Originally posted: 2018-08-11. View source code for this page here.
In government and beyond, organisations are aiming to become more data driven. The widespread adoption of data science approaches throughout analytical teams is key to achieving these aims. However, the value of data science is often understood too narrowly, and a misplaced focus can cause businesses to miss out on the most significant benefits.
This post describes how data science provides a new approach to tackling analytical problems. This approach can be used by all analysts, and results in a sustained increase in efficiency, quality of analysis, impact, and the pace of analytical innovation. I call it post-hype data science.
For me, data science boils down to applying the most powerful tools, techniques and ways of working to solve analytical problems. Most of the value comes from applying new ways of working and better tools to traditional problems, rather than through the application of the cutting edge techniques like machine learning and neural networks, which are sometimes seen as synonymous with data science.
If data science is really just a new way of working, what explains its dramatic rise in recent years? It’s a consequence of a rapid and radical improvement in the analysts’ toolset, which enable this new workflow. Free and open source tools like R and Python are now the most popular tools used by data scientists, and are some of the world’s fastest growing programming languages. ‘Social Coding’ tools like Github, which greatly facilitate collaboration between analysts who may never have met in person, have become enormously more popular in the last decade.
Across multiple disciplines, analysts are finding that these tools can lead to radically different ways of working. For instance, in academia, the reproducibility crisis is leading academics to question the traditional approach to publishing papers, and a leading economist has recently said that open source data science tools are “well on the way to becoming a standard for exchanging research results¹.”

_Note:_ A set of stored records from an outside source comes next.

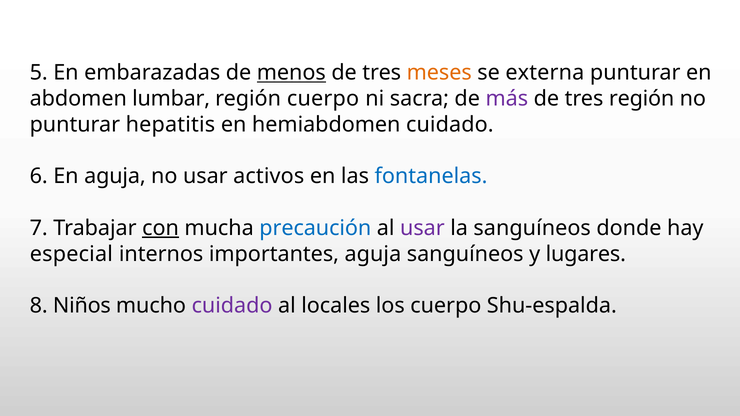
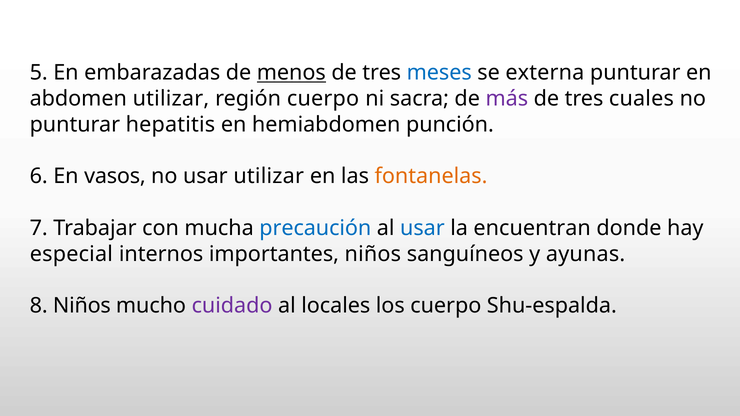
meses colour: orange -> blue
abdomen lumbar: lumbar -> utilizar
tres región: región -> cuales
hemiabdomen cuidado: cuidado -> punción
En aguja: aguja -> vasos
usar activos: activos -> utilizar
fontanelas colour: blue -> orange
con underline: present -> none
usar at (422, 228) colour: purple -> blue
la sanguíneos: sanguíneos -> encuentran
importantes aguja: aguja -> niños
lugares: lugares -> ayunas
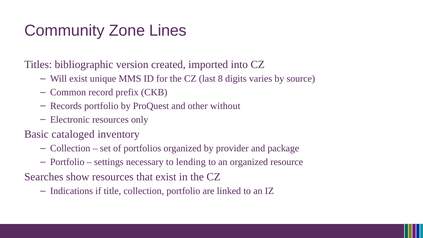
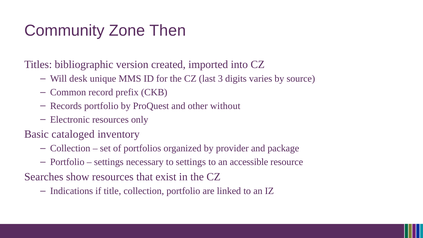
Lines: Lines -> Then
Will exist: exist -> desk
8: 8 -> 3
to lending: lending -> settings
an organized: organized -> accessible
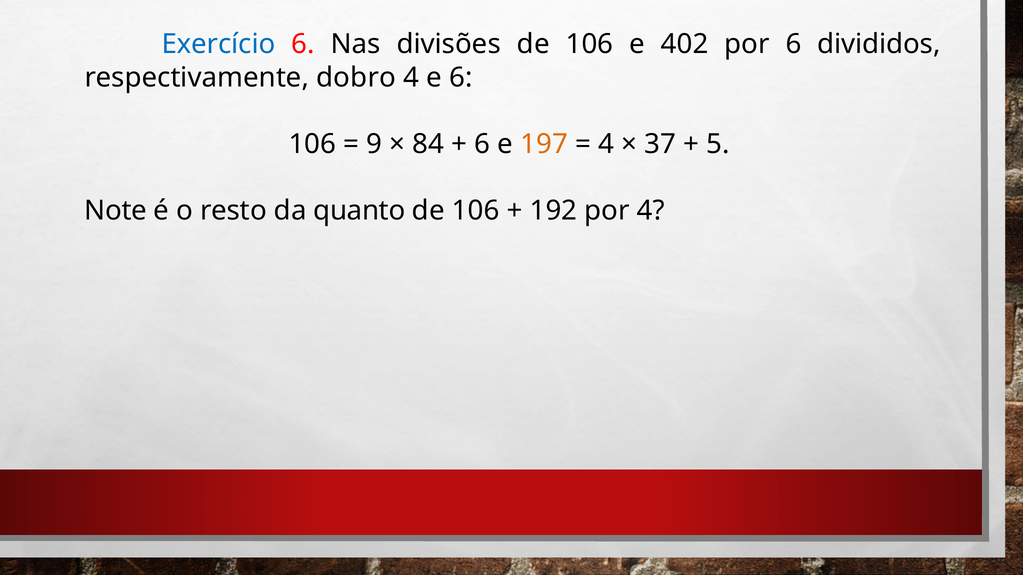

For an analytical result to be useful, we need to know three things:
Historically, analysts have solved these problems with a customer-facing write up, a technical write up, and a quality assurance log — standalone documents written mainly in prose. The analysis itself has been conducted separately, most often in Excel and VBA. This package of documents underpins Analytical Quality Assurance (AQA), and is also essential for corporate knowledge retention.
This approach works, but it is time consuming, and difficult to iterate. Each element needs to be updated or recreated as things change, and we risk the documents getting out of sync with each other. Since copies of data are often embedded in the same spreadsheet as the main logic, the code cannot be shared widely for data security reasons, resulting in analytical projects being held in silos.
The approach taken by data scientists is different. We believe that the most precise and succinct statement of a method is computer code which, when run, transforms the ‘raw materials’ (data and assumptions) into an analytical result.
This new way of working is an improvement because:
By enabling much faster iteration with greater confidence of quality, analysts can deliver more relevant evidence faster.
This new workflow also enables analysis to be embedded more widely in organisations — into situations where speed is critical. For example, operational decision makers often data to be up-to-date for analysis to be useful to them. This is only possible when the analytical process is fully automated and reproducible.
Data scientists’ heavier reliance on high-quality, reproducible code has unlocked an explosion in the sharing and re-use of analytical work. As data scientists, we have a tangible sense of being part of a worldwide community who are empowered to continuously improve our own tools. For example, there are now over 10,000 R ‘packages’ — reusable chunks of code and analysis, which can be downloaded and used for free².
Re-use is great for saving time, but some of the biggest benefits relate to its ability to help us manage complexity, create a better division of labour, and incrementally increase quality. By creating small, high quality code libraries which can be re-used in new analytical projects, analysts can quickly assemble these ‘lego blocks’ into powerful new results using surprisingly little code, which in turn makes new work easier to understand. Since these ‘lego blocks’ are re-used in multiple projects, any improvements can result in widespread benefits.
The result is a sustained increase in analytical innovation. We can continuously improve the quality and power of our models, rather than reinventing the wheel in different organisations or teams at different times³.
At an organisational level, the transition to new skills and ways of working is a huge challenge, and I may write about it separately.
However, as an individual analyst, one of the the most exciting things about data science is that the tools and high quality training materials are available online for free. Building a data science skillset requires time and dedication, but doesn’t necessarily need the kind of expensive classroom-based courses that are often needed for proprietary tools.
You can begin your journey by trying out some of the most powerful data science tools in your web browser by clicking this link⁴. You can find the cross government data science community’s list of free, high quality learning resource for Python and R here and here. What are you waiting for?
¹ To get a sense of the power of this software, you can run the analysis behind a recent Nobel Prize winning physics paper in a web browser with no special software here.
² We see this — for example — in the outstanding tidyxl package, which was written by Duncan Garmonsway at GDS.
³ You can read more about the benefits of coding in the open here.
⁴ May be blocked on some corporate IT systems, but will work at home or on your smartphone!